Enterprise Release Management Best Practices
by Kathrin Paschen
Managing releases at scale is daunting. It involves juggling dependencies, timelines, and requirements. The stakes can be pretty high, too. Not all failures are as spectacular as crashing a lunar lander or losing $440 million. Even so, investing in enterprise release management makes a lot of sense.
Enterprise release management orchestrates the release processes of several projects and enables you to launch or update large software systems. When it’s done well, it looks easy (though you can be sure people are working hard to make it so). When it goes bad, it feels like a nightmare.
This post provides practical tips for how to manage releases at enterprise scale, successfully.
What Does Success Look Like?
We’ve all seen releases that went poorly, and we can recognize some of the red flags that a release management system is failing. But what are your criteria for a good release?
Usually, the answer to this is “a good release is one where we launch on time with no big problems.” But there’s often a trade-off between speed and quality. Also, maybe you also want to include “the new feature makes our customers happy” and “nobody had to work a 100-hour week” in your criteria.
There’s a difference between a release and a feature launch. A feature launch is when a new feature becomes available to customers, but a release just means you’ve set some new code live. You can (and probably should) release regularly and often, no matter the size of your company. Small, frequent releases are great for quick feedback and innovation, and they make large feature launches easier.
Different companies choose different trade-offs:
- Startups often want to launch quickly to maintain momentum. Therefore, they may be willing to take risks when it comes to releasing code with a few known bugs.
- Big companies, on the other hand, often require new functionality to integrate well into their existing offerings. They may have legacy systems. Also, they tend to be reluctant to expose customers to bugs or downtime.
The main difference between startups and larger companies is in the amount of coordination—releases at larger companies typically require more of it.
Below, I describe best practices that help in different kinds of environments, from startup to big company.
Best Practice 1: Plan and Communicate
When coordinating project release schedules toward a feature launch, you often need to plan backward from a target date and align the work so everything is ready on time. Even when you’re not working toward a feature launch, you’ll have project dependencies.
This means you need an overview of…
- the projects that contribute to the release
- the features that they need to deliver
- how those depend on each other
For example, let’s say one project provides a feature that others need.

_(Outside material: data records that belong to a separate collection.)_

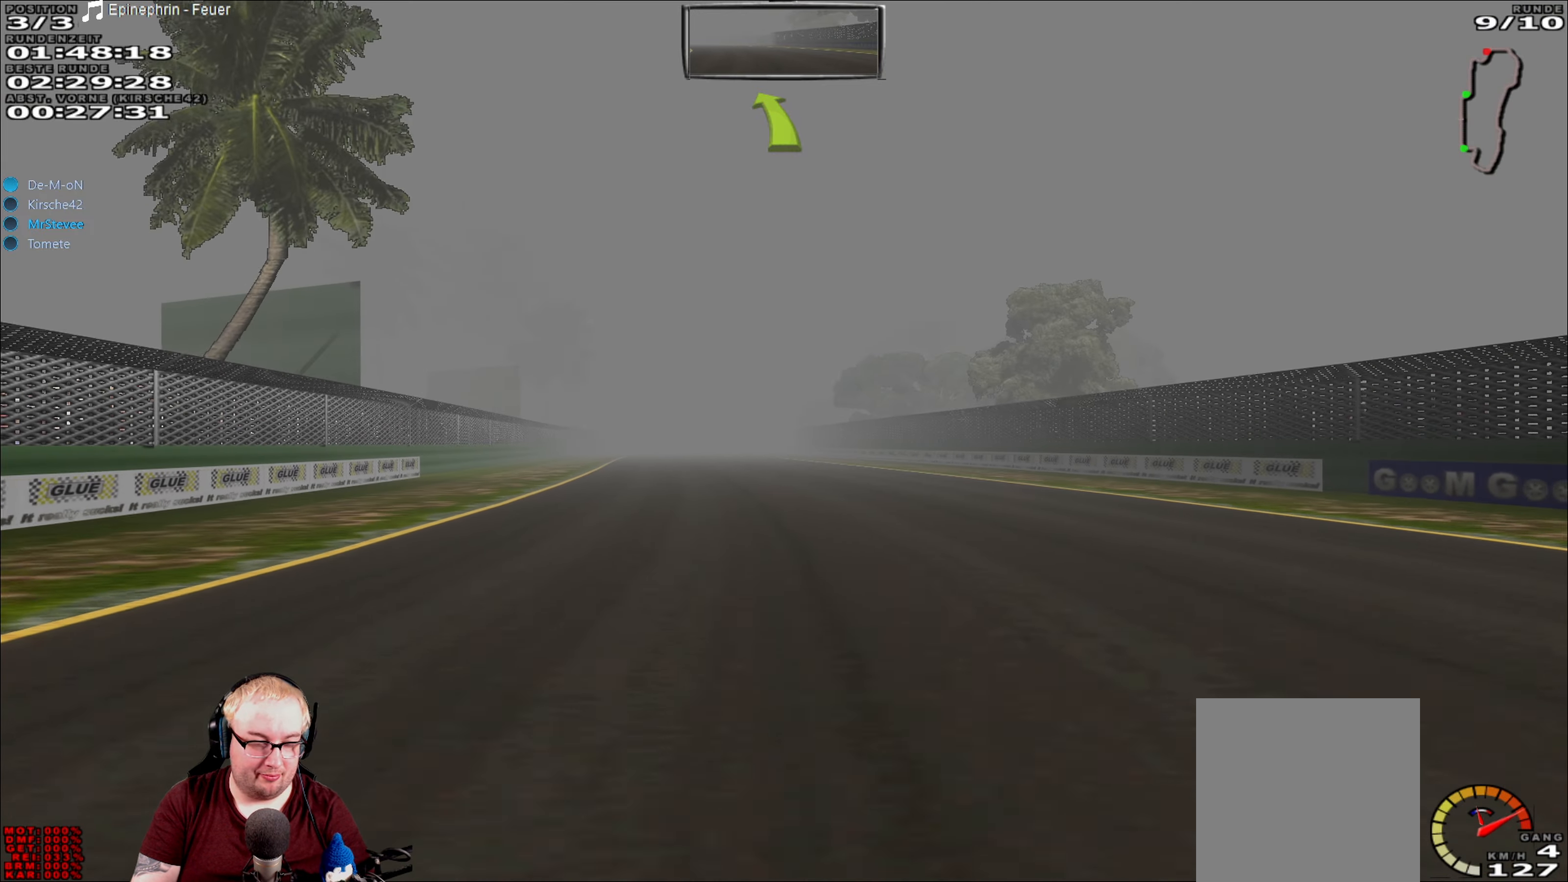
{"buttons": ["R2"], "left_stick": "center", "right_stick": "center", "events": [[417, "left_stick", "center"]]}
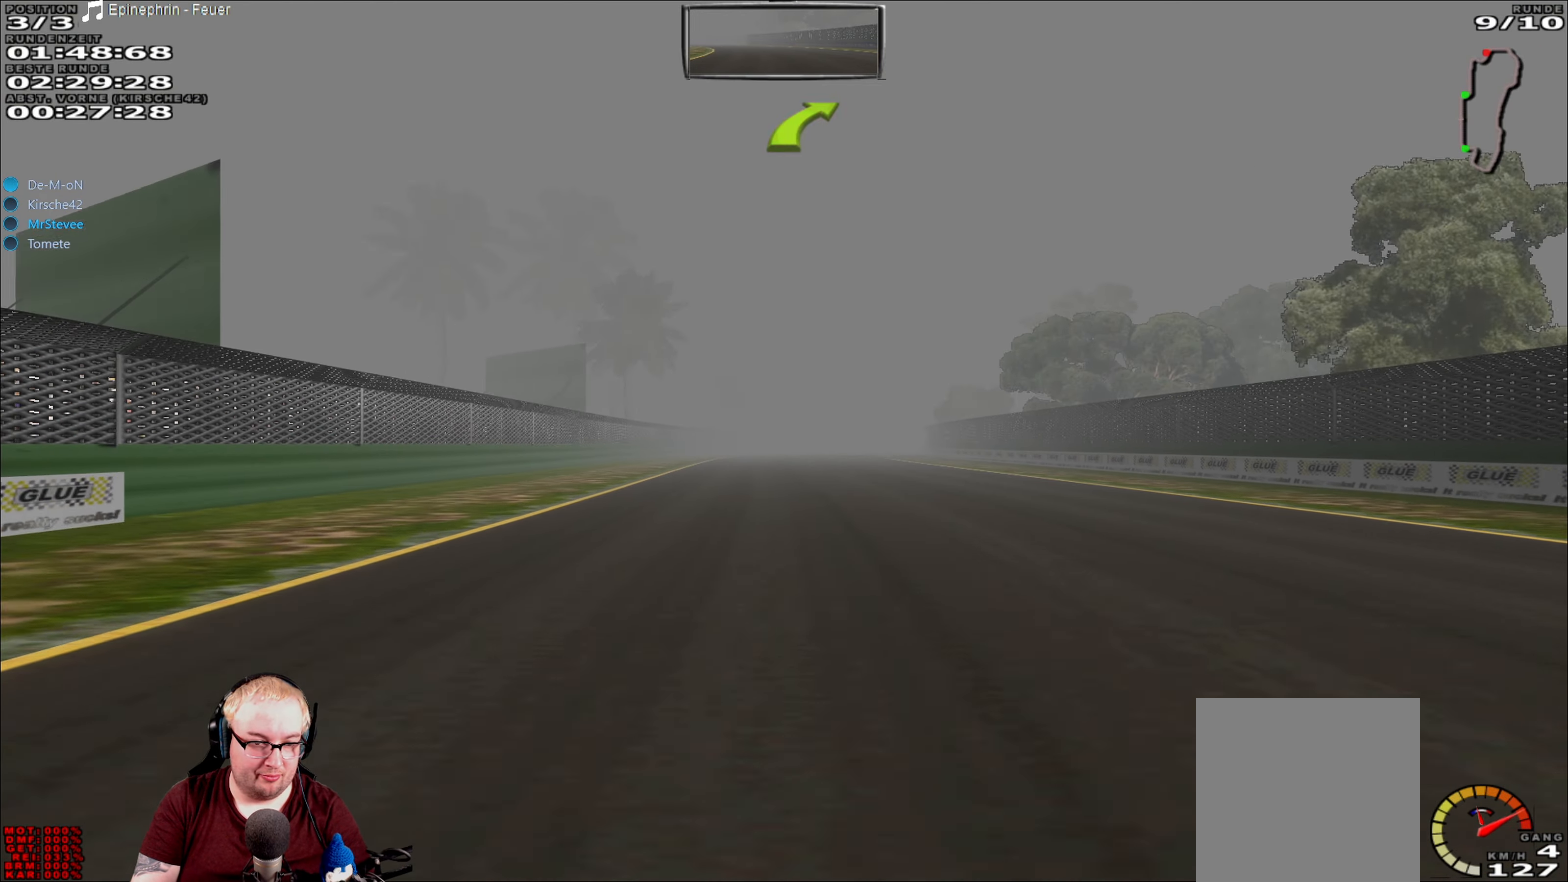
{"buttons": ["R2"], "left_stick": "center", "right_stick": "center", "events": []}
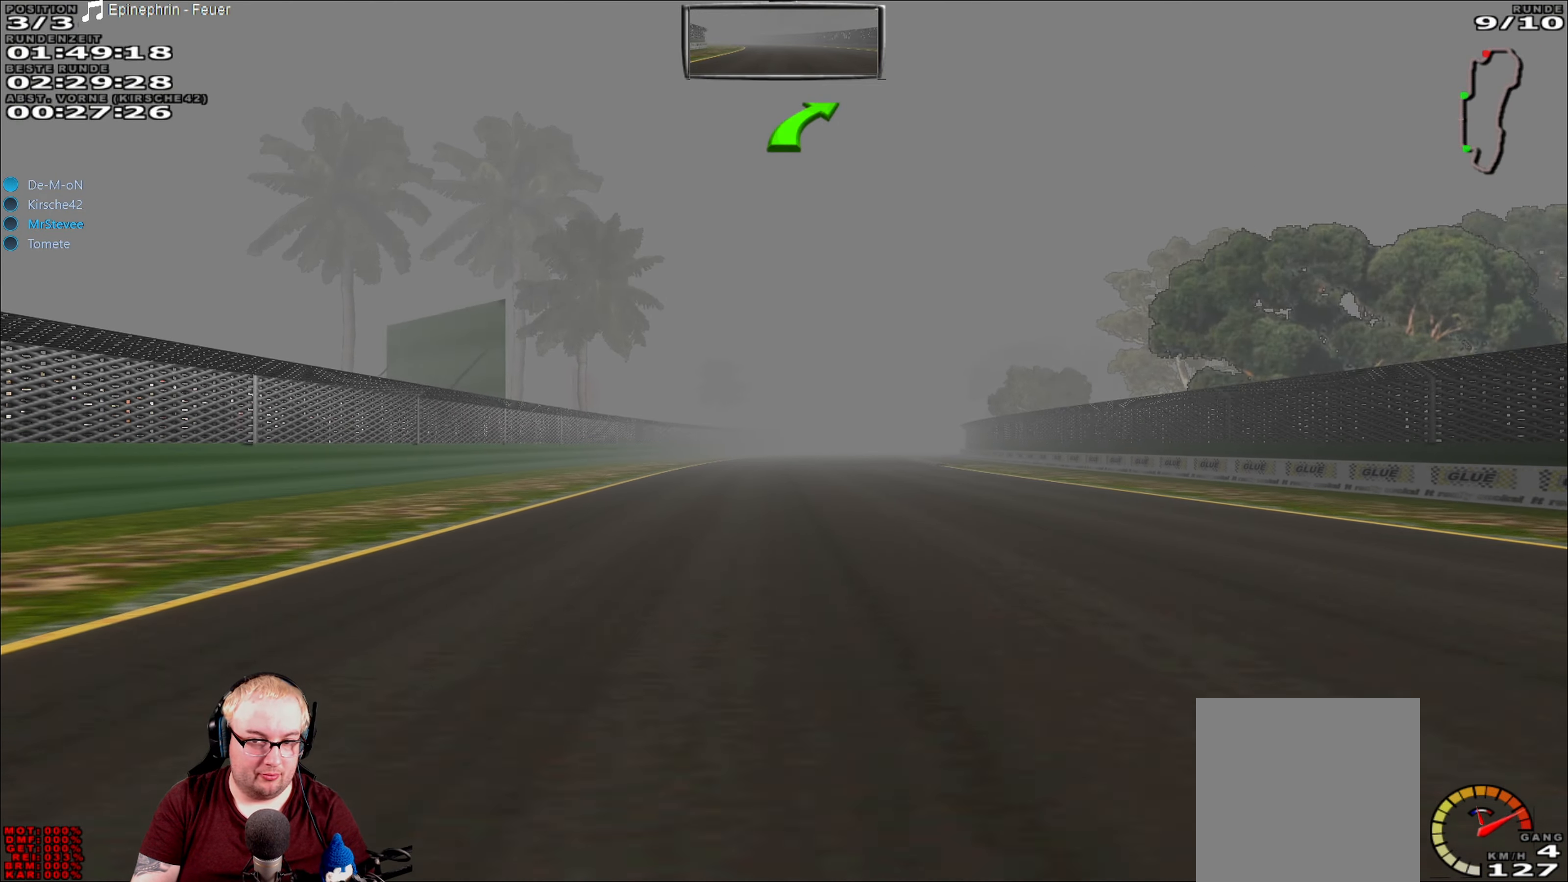
{"buttons": ["R2"], "left_stick": "center", "right_stick": "center", "events": [[234, "left_stick", "left"], [367, "left_stick", "center"]]}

In that case, the first project needs to deliver that feature early enough for integration and testing. Similarly, if two projects access the same database tables, then schema changes have to be coordinated between them.
A diagram of these dependencies is essential; software that helps you track them is even better.
The next step is to define a timeline (a release calendar is useful here) that says which project needs to deliver which feature by which time. Include time for testing and for fixing bugs, and leave some slack because you always need slack.
Almost as important as having a timeline is making sure every project team knows about the release calendar and has agreed to it. If a project team pushes back, be sure to listen and address their concerns.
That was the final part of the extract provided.